IT IS no easy task to write about oneself, especially when the call is for a personal life sketch, in which must appear those insignificant little things which are no different in the case of millions of others of the human family yet in which it is claimed that readers have particular interest.

"I winna blaw about mysel,
As ill I like my faults to tell,”

sang the Scotch plowboy when he found himself in the public eye; and this is probably the feeling we all have.

I am admonished to begin at the very beginning and tell my readers everything that has occurred, not only the events that have come to pass since the Unity idea was conceived but also the life incidents that formed the basis of its inception; that is, both a historical and a mental “parade intimate” of the Unity movement. To do this we shall have to recount many small and uninteresting matters that are common to most persons and that challenge also the preconception of some by references to previous incarnations. Every movement of far-reaching effect has antecedents reaching back into the past, beyond the beginnings of personalities.

Consulting the light of Spirit, I have been privileged to see states of consciousness formed by my ego thousands of years before its entry into this body, and I must measure the present status of myself not only by what the conscious mind registers but by what is stored up in the subconscious pigeonholes or brain pockets. So let us understand that we are taking notes of the minor episodes of an ego whose real identity has been veiled by sense in much of its history but is now being cleared up by the light of the Spirit. The darkness in which I stumbled for aeons was the result of my willful obstinacy and laziness in searching for the light. When I found how accessible it was and how easy it was to open up the sunshine and enjoy its companionship, I was eager to have everybody take advantage of it, and that is why I am baring my heart to you, dear reader.

I was born into this present itinerary on August 22, 1854, at 4 a.m. The place was an Indian reservation on the Sauk River, near Saint Cloud, Minnesota. My father was a trader with the Chippewa Indians; my mother a Canadian of English and Welsh ancestry. My father was born in Buffalo, New York. His only known ancestor that I ever heard of was John Fillmore, who as a boy of thirteen was kidnapped on the coast of England by pirates. He was on the pirate ship for eighteen years. Finally he and a companion tied the pirates while they were under the influence of liquor and sailed the ship into Boston harbor, where the pirates were executed. This little incident in my family history has often reminded me of what a lecturer on heraldry once said about his family tree: that he was somewhat timid about looking it up because he might find something hanging to it. A facetious member of the audience queried, “By the neck or the tail?”
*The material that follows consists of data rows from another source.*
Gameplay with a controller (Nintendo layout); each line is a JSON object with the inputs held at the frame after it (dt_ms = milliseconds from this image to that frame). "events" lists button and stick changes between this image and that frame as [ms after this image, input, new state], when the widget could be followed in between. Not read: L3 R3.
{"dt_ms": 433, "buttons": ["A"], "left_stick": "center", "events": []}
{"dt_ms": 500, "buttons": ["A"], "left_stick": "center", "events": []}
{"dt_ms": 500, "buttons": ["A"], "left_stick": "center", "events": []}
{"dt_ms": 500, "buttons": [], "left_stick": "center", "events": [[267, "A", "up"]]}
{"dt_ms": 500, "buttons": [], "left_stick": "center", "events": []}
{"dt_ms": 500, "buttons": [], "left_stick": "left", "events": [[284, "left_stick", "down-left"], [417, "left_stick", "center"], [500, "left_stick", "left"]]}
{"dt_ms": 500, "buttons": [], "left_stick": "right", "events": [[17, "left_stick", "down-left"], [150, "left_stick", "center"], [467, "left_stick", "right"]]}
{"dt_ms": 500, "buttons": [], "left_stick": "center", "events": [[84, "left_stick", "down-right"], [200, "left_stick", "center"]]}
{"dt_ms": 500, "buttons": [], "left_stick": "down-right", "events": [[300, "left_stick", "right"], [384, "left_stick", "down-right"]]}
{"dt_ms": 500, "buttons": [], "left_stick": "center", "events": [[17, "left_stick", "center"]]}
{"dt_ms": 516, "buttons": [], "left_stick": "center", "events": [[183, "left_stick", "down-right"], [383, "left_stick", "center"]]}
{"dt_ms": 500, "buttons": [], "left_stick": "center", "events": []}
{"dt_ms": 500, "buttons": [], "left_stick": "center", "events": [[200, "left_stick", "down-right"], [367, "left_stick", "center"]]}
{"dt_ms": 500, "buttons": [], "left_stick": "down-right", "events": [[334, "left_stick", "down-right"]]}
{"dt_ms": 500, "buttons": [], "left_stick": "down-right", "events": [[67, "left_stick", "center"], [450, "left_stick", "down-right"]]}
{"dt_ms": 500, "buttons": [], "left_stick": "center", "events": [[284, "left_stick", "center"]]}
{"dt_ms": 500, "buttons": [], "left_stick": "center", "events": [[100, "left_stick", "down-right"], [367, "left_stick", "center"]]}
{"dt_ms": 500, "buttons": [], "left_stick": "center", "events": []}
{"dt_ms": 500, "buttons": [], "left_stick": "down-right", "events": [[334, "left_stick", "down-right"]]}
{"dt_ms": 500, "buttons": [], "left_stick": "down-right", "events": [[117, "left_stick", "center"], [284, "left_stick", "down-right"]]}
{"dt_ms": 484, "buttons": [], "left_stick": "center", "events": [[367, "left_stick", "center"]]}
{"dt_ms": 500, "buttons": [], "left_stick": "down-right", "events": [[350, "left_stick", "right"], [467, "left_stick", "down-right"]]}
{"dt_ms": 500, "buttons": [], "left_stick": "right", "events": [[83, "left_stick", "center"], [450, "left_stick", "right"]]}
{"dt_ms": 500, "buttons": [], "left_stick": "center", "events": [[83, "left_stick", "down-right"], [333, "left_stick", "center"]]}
My brother Norton was two years my junior, and we were the only children. My mother often told us of her hair-raising experiences alone much of the time among roving bands of Chippewa and Sioux Indians, who were nearly always on the warpath not only with each other but sometimes with the whites. One day when Father had gone to another trading post on the east side of the Mississippi River and she was alone with me in the cabin, a band of Sioux dashed up, grabbed me out of her arms, and rode off. She was of course nearly distracted but could do nothing. At sundown they brought me back unharmed. Such incidents made my early years romantic but crude and unprofitable.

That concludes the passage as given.